As I’ve met with investors and their financial advisors over the past few years, I think the most commonly asked questions have been some riff on the theme of “what terrible thing is going to happen next?” We’ve certainly had enough nasty surprises to make that point of view highly understandable. And the media and political debate don’t help. After all, saying “things will be fine, don’t worry” doesn’t attract many viewers, reader or voters. In hopes that I won’t lose too many readers, I want to point out two promising phenomena that might produce a stream of good news over the next several years.
When I travelled to a client meeting in western Pennsylvania a few months ago, I couldn’t miss the up-beat talk about the effect shale gas production was having on local business. More recently, on a similar trip to the Dallas-Fort Worth (DFW) area, I kept hearing how revenues from gas wells at DFW were going to soon exceed landing fees at one of the world’s busiest airports. Anecdotes, sure, but the real surprise came from a report that during 2011 the U.S. became a net exporter of petroleum products for the first time since 1949 (incidentally the year in ancient history when I was born). For those of us who’ve lived, and are living through repeated energy price shocks, the prospect of at least partial energy autarky is encouraging indeed.
What makes domestic natural gas production especially encouraging is its connection with a second development, the resurgence of U.S. manufacturing.
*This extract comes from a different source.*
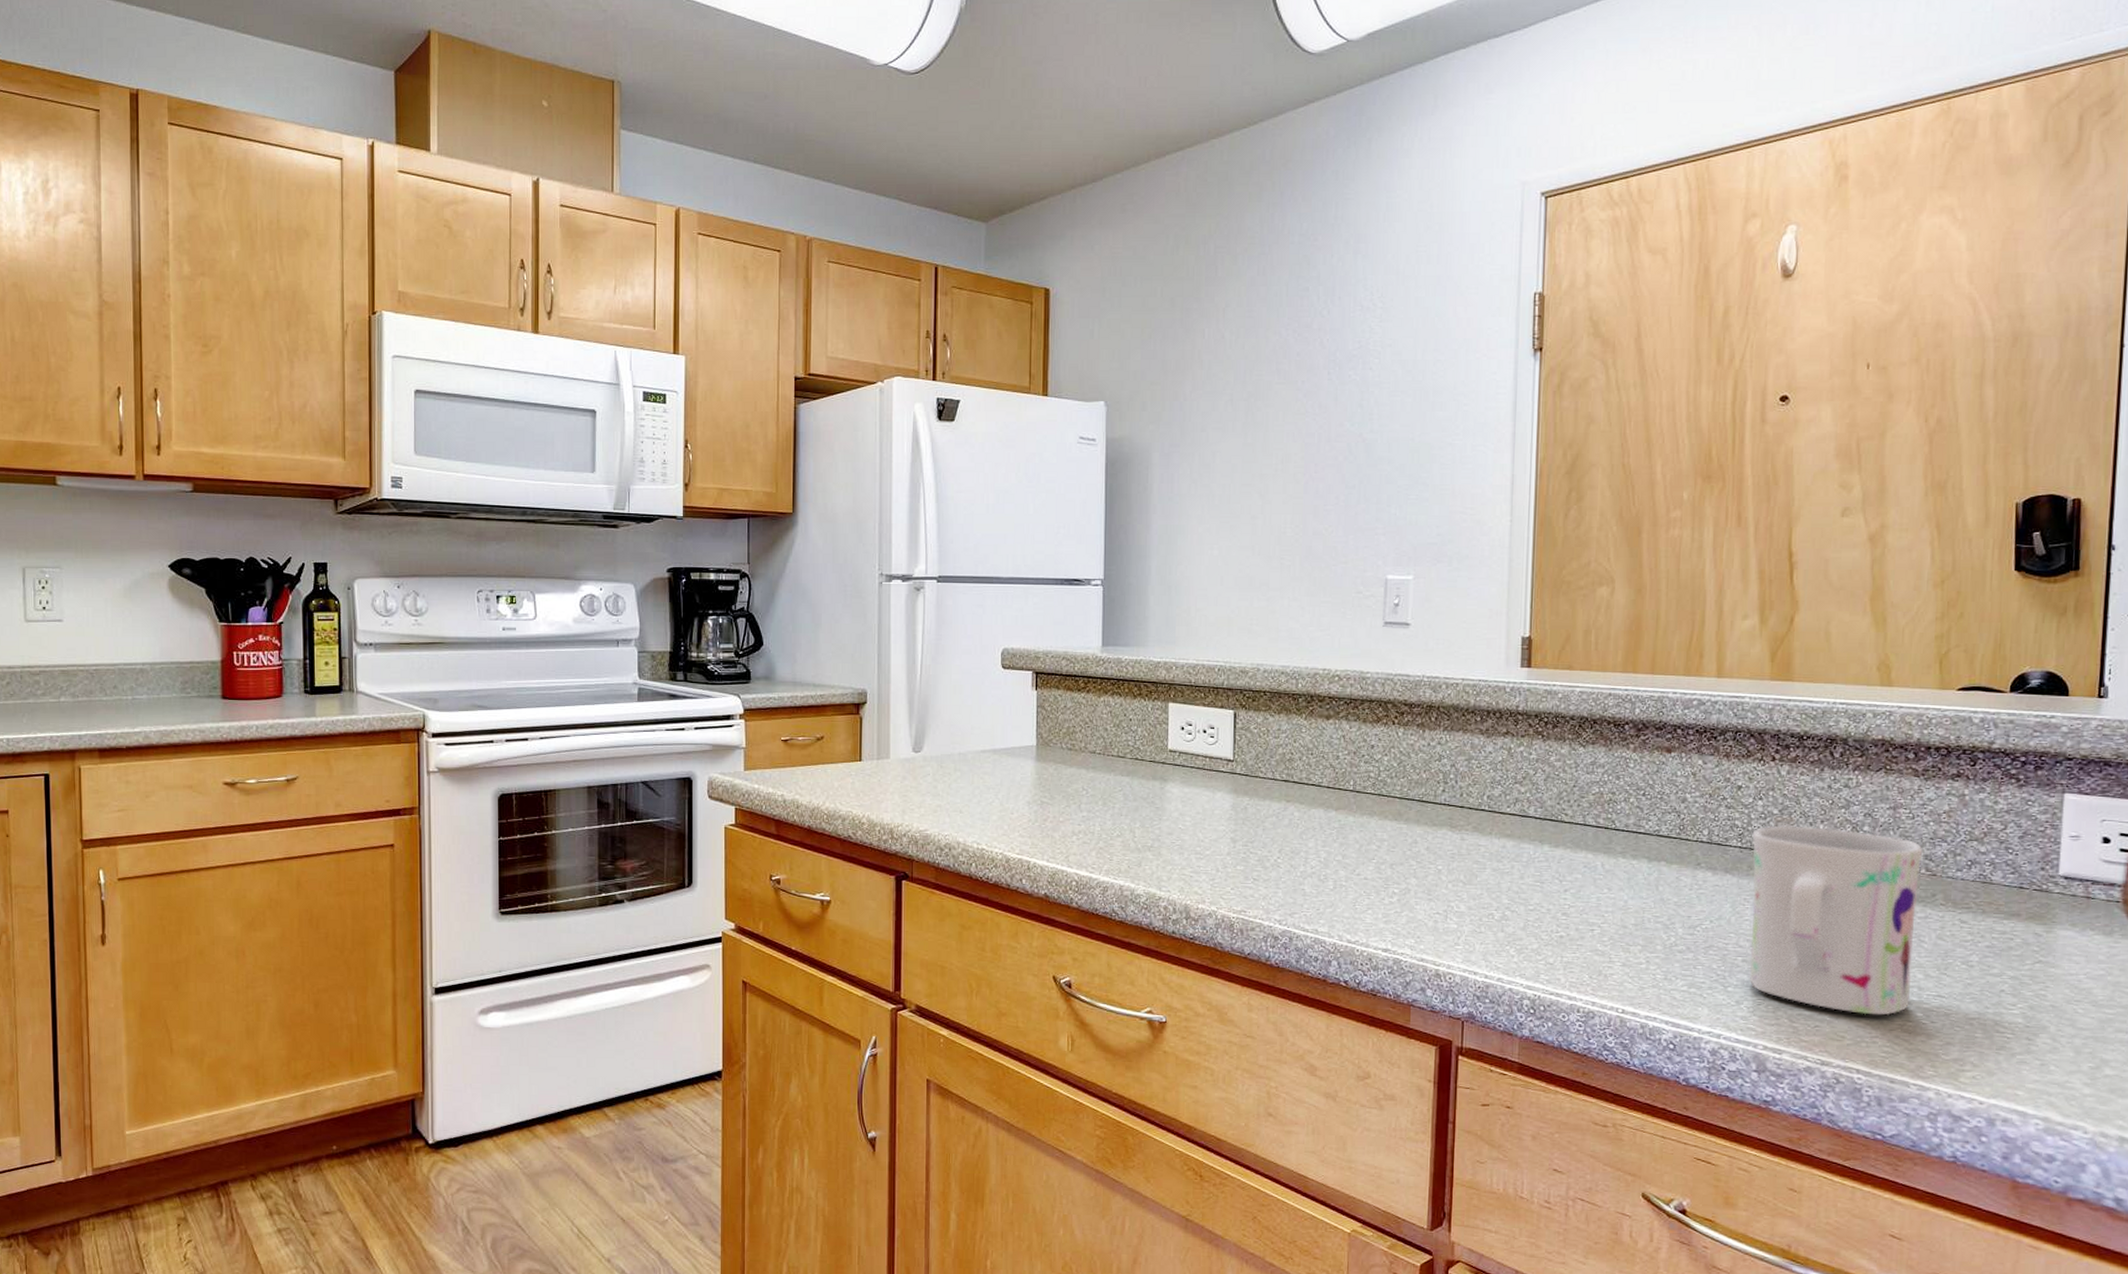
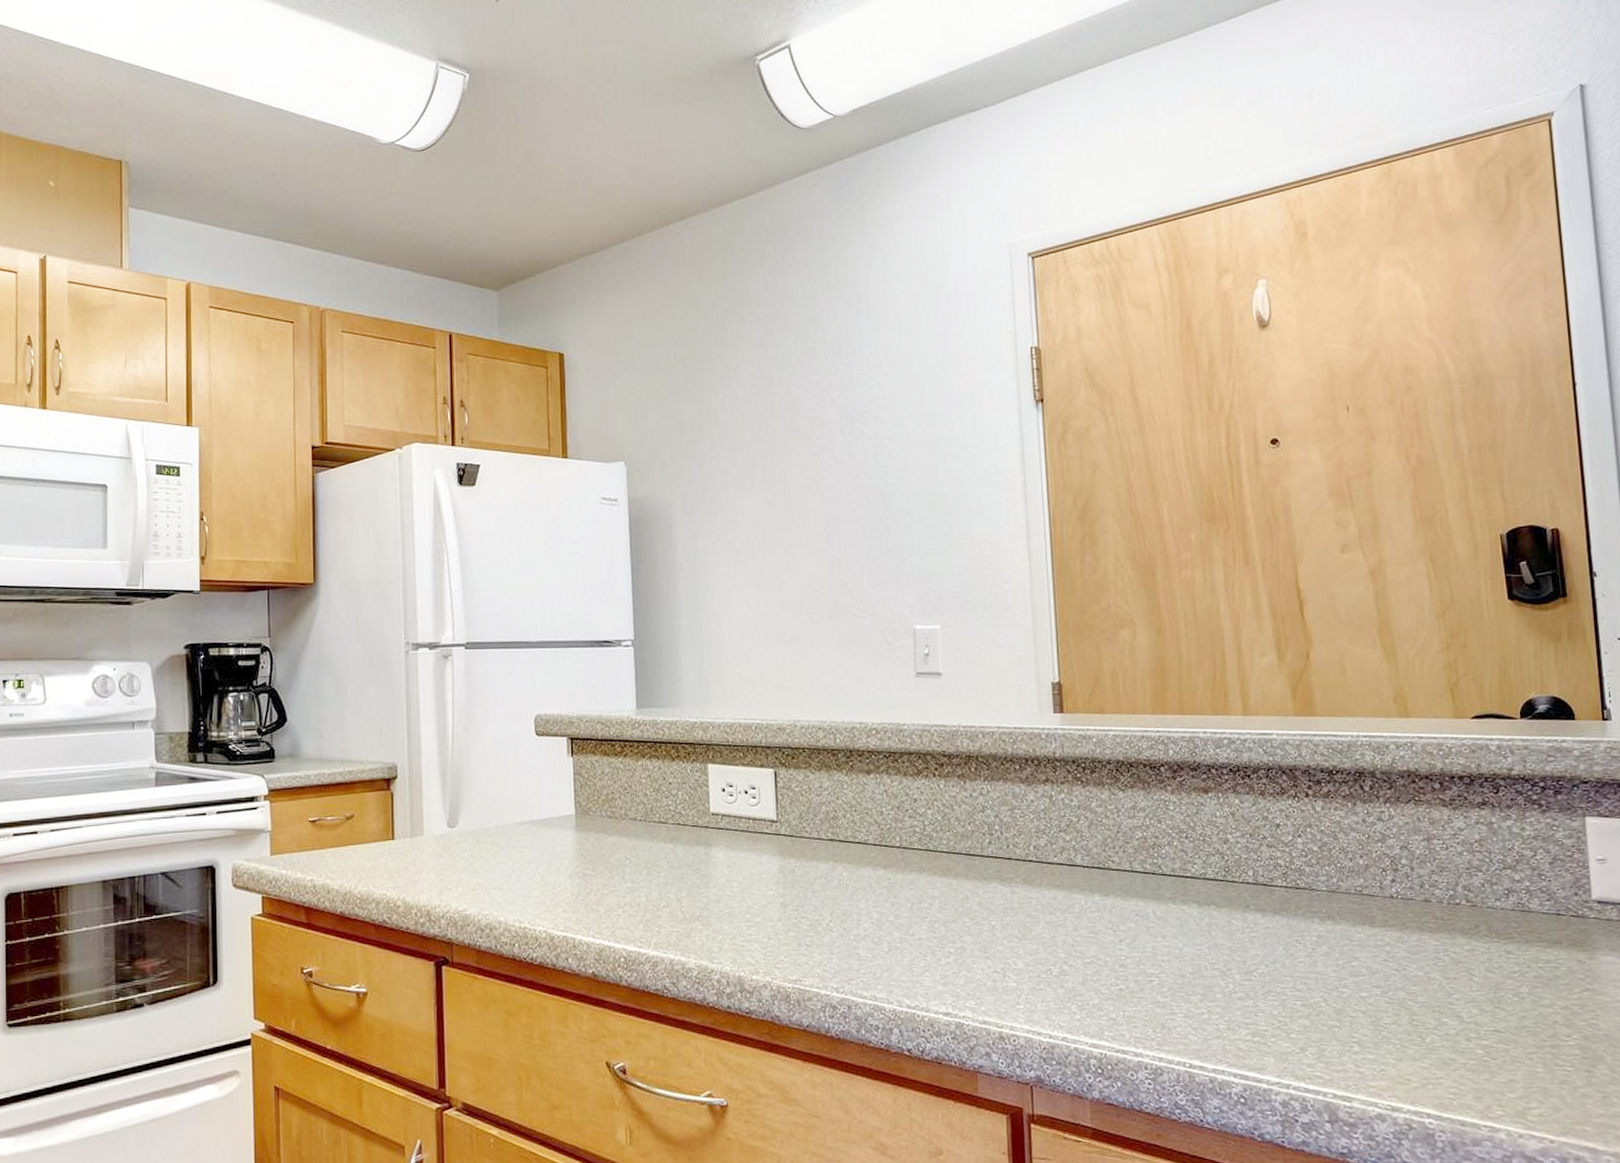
mug: present [1749,824,1923,1016] -> none [1295,861,1469,1055]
Combined cheap and plentiful industrial fuel and chemical feedstock from natural gas with rising labor costs in emerging economies, a reasonably valued currency, and an adaptive corporate culture, have led to manufacturing employment numbers that are increasing faster than overall employment for the first time since the 1970s. Those manufacturing jobs are especially valuable because each new manufacturing job creates about three jobs for other workers, substantially more than other sectors.
I’m aware of the limitations of this good news. After all “good producing” employs only about 18.3 million out of 132.5 million non-farm workers, and the U.S. is unlikely to become the mass production manufacturer it once was. I’m also aware of the environmental issues, especially regarding air and water contamination, that rightly or wrongly surround and will somewhat limit fracking. But the revival of the U.S. as a home for manufacturing and energy production is good news that we should not overlook.
 Citi GPS, “Energy 2020: North America, the New Middle East?” March 20, 2012.
 ISI, “Investing in US Manufacturing Renaissance,” March 5, 2012.